A pair of premixed, H₂O₂Ar flames of fuel-rich (FR) and fuel-lean (FL) composition, both at atmospheric pressure and 2425 K, were doped with about 10⁻⁶ mol fraction of the lanthanide metals La, Ce, Pr and Nd; from a previous study, La was used as a benchmark. The metals produce solid particles in the flames and gaseous metallic species. The latter include metallic atoms A near the flame reaction zone, but only the monoxide AO, the oxide hydroxide OAOH and, in some cases, the dioxide AO₂ further downstream at equilibrium. Metallic ions (< 1% of the total metal) were observed by sampling the flames through a nozzle into a mass spectrometer. All of the observed ions can be represented by four hydrate series: (a) major signals of AO⁺·nH₂O (n = 0–3) for La, Ce, Pr and Nd; (b) small signals of AO₂H⁺·nH₂O (n = 0–2) for Ce, Pr and Nd; (c) still smaller signals of AO₂⁺·nH₂O (n = 0, 1) for Ce, Pr and Nd in the FL flame only; and (d) tiny signals of AOH⁺·nH₂O (n = 0, 1) for Pr and Nd in the FR flame only. The actual structures of some of these ions may not correspond to simple hydrates: e.g. AO⁺·H₂O = A(OH)₂⁺ = protonated OAOH; AO₂H⁺·H₂O = A(OH)₃⁺, etc. Since hydrogen flames contain essentially no natural ionization, a major objective was to consider probable ionization mechanisms for the metals.
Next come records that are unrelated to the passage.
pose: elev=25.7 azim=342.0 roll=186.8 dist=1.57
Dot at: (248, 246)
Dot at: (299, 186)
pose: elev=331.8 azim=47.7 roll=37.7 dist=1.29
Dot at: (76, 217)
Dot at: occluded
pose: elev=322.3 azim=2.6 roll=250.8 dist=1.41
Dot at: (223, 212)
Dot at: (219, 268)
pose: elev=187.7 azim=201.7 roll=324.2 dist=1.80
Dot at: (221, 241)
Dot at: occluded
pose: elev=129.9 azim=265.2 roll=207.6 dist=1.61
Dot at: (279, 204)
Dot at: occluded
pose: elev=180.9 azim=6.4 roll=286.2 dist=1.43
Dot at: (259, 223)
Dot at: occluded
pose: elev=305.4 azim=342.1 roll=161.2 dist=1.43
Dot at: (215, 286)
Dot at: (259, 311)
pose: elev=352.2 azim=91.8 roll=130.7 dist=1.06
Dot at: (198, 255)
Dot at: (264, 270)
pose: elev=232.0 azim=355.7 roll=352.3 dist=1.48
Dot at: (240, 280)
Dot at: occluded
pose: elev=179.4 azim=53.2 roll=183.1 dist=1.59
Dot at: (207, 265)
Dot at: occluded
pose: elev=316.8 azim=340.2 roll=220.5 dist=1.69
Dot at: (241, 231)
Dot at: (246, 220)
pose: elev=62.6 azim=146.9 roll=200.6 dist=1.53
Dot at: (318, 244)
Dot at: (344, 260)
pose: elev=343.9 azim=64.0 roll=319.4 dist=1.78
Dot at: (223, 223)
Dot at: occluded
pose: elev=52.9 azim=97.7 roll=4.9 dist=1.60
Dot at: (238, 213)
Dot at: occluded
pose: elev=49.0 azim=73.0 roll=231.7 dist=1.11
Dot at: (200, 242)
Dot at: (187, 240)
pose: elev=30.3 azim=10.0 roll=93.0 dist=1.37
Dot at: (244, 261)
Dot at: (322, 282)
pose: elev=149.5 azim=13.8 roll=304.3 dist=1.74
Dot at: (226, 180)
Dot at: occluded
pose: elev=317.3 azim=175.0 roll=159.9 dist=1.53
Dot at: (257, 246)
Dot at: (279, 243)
The primary reactions include both chemi-ionization, and thermal (collisional) ionization of AO whose ionization energy is low (about 5 eV). Some of the ions are formed by secondary ion/molecule reactions including three-body hydration, proton transfer, electron (charge) transfer, H atom abstraction by radicals and oxidation. In addition, the chemical ionization of the metallic species by H₃O⁺ was investigated. The flame-ion chemistry of these metals is discussed in detail.